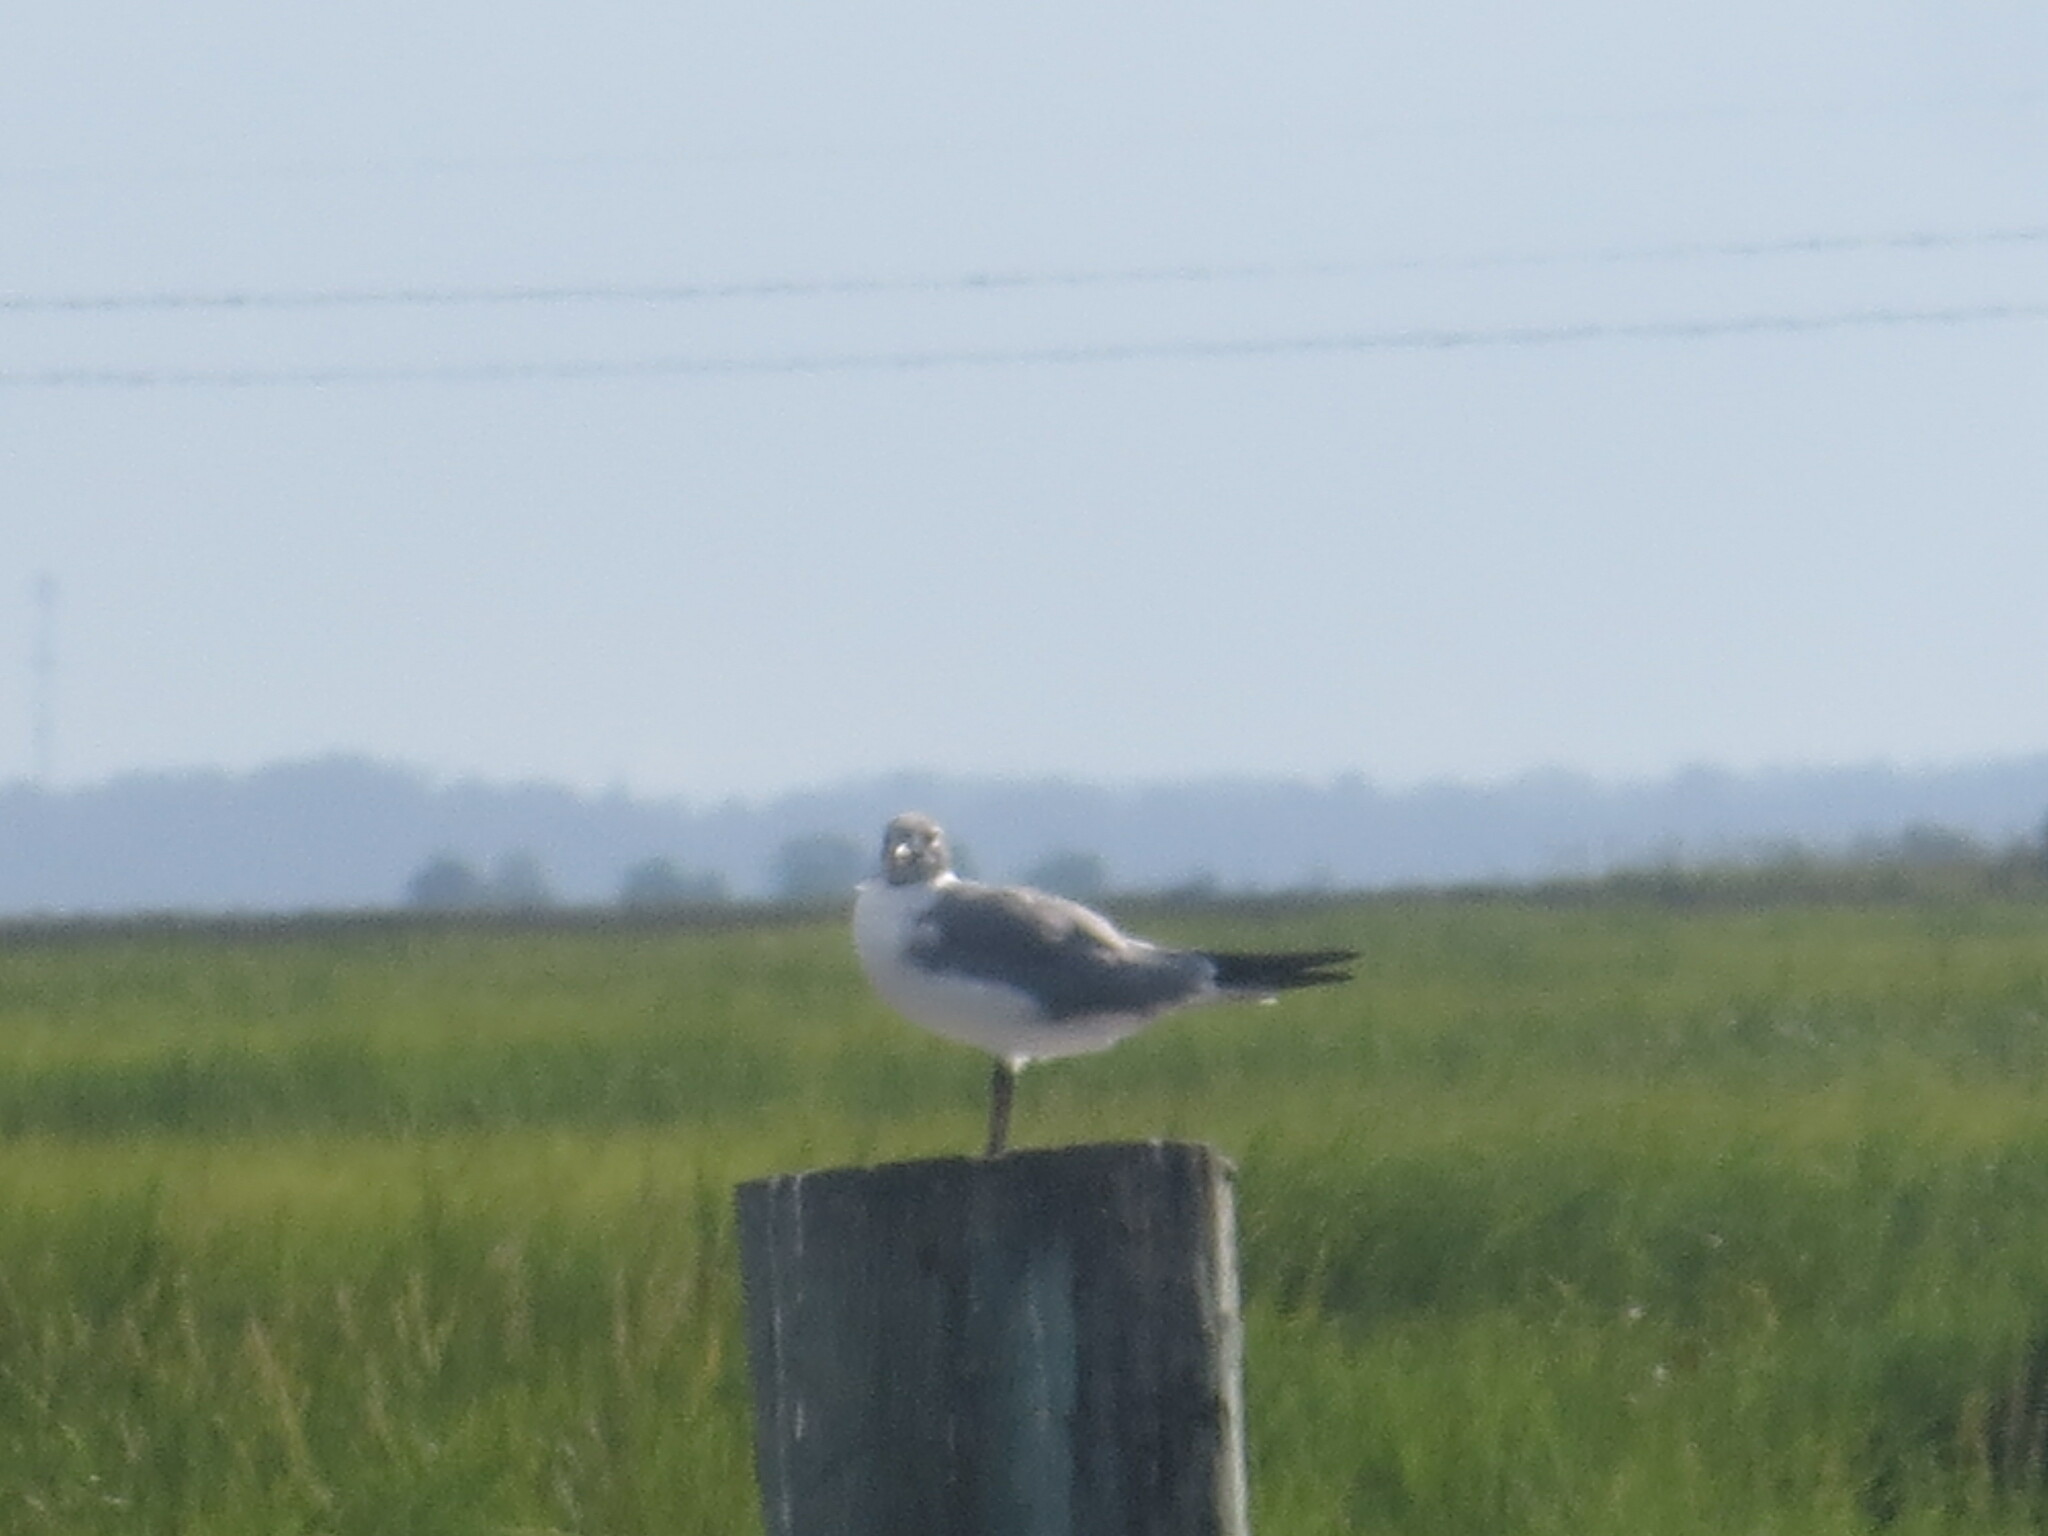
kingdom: Animalia
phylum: Chordata
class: Aves
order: Charadriiformes
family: Laridae
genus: Leucophaeus
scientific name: Leucophaeus atricilla
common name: Laughing gull
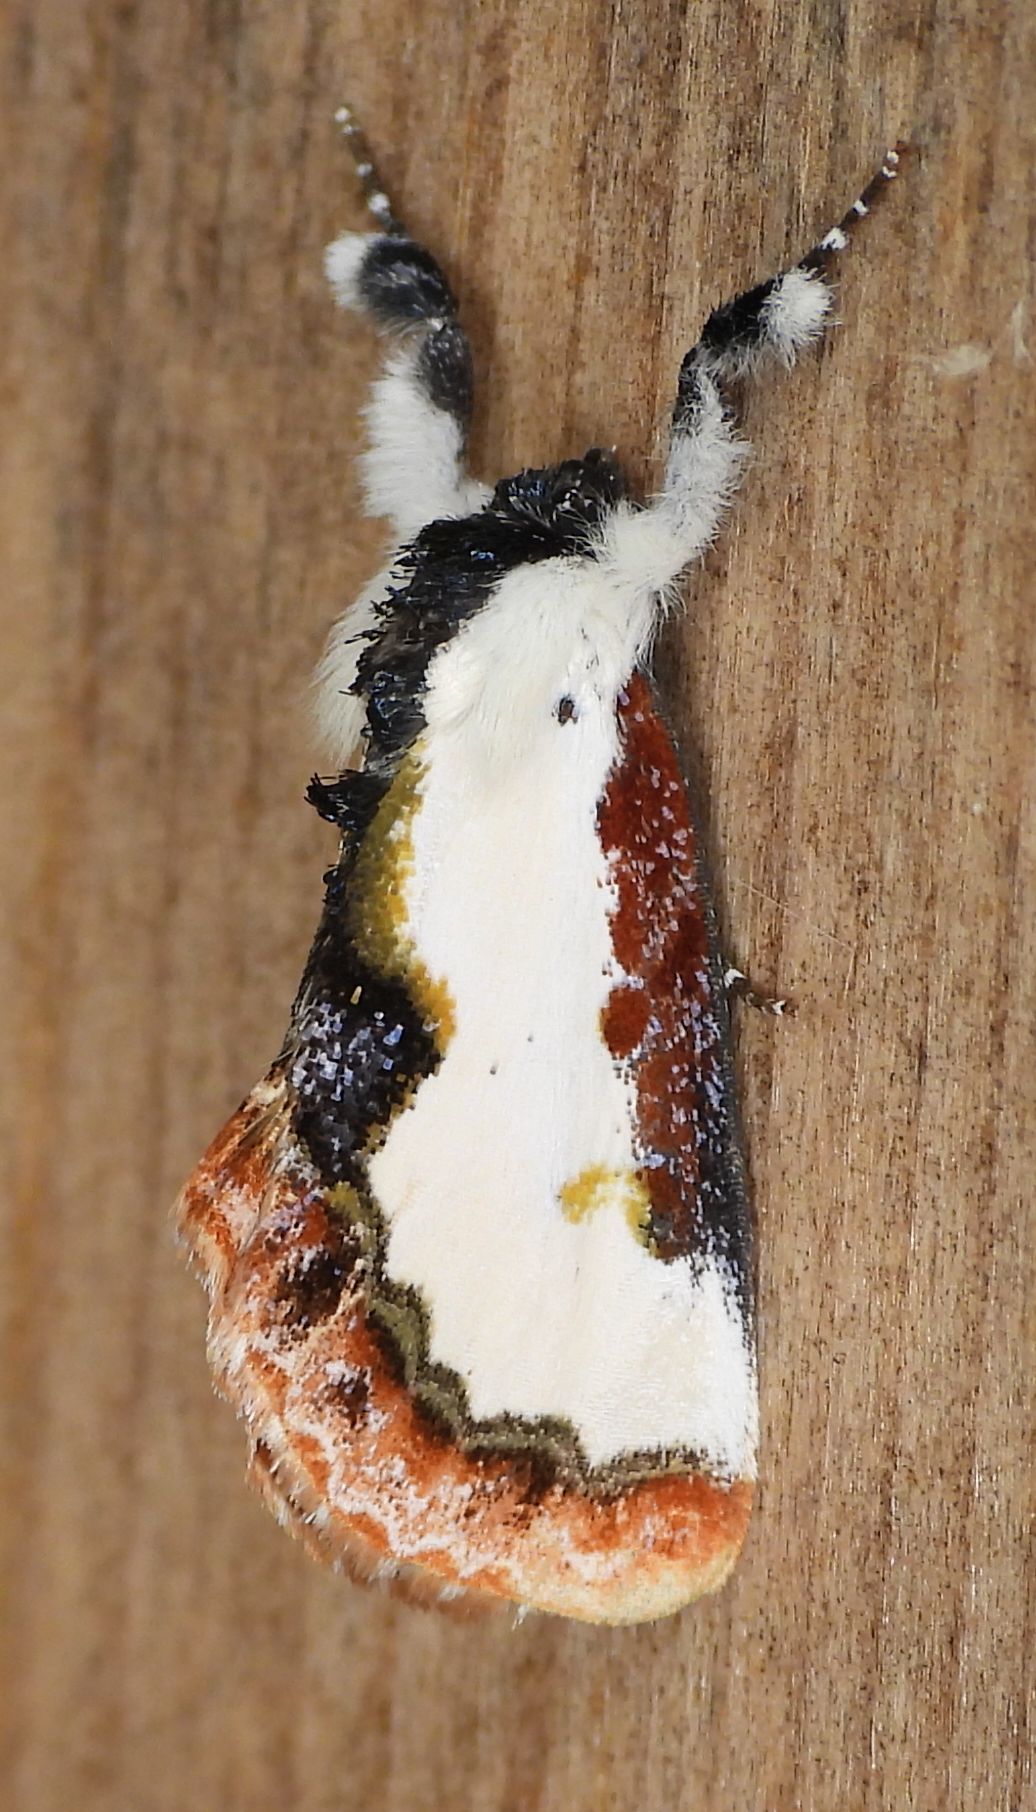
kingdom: Animalia
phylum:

The exercise =>
Can you give the material again with each "common name" changed to "vernacular name" and everything else left as it is? Leave the pictures out.

Exercise solution =>
kingdom: Animalia
phylum: Chordata
class: Aves
order: Charadriiformes
family: Laridae
genus: Leucophaeus
scientific name: Leucophaeus atricilla
vernacular name: Laughing gull
kingdom: Animalia
phylum:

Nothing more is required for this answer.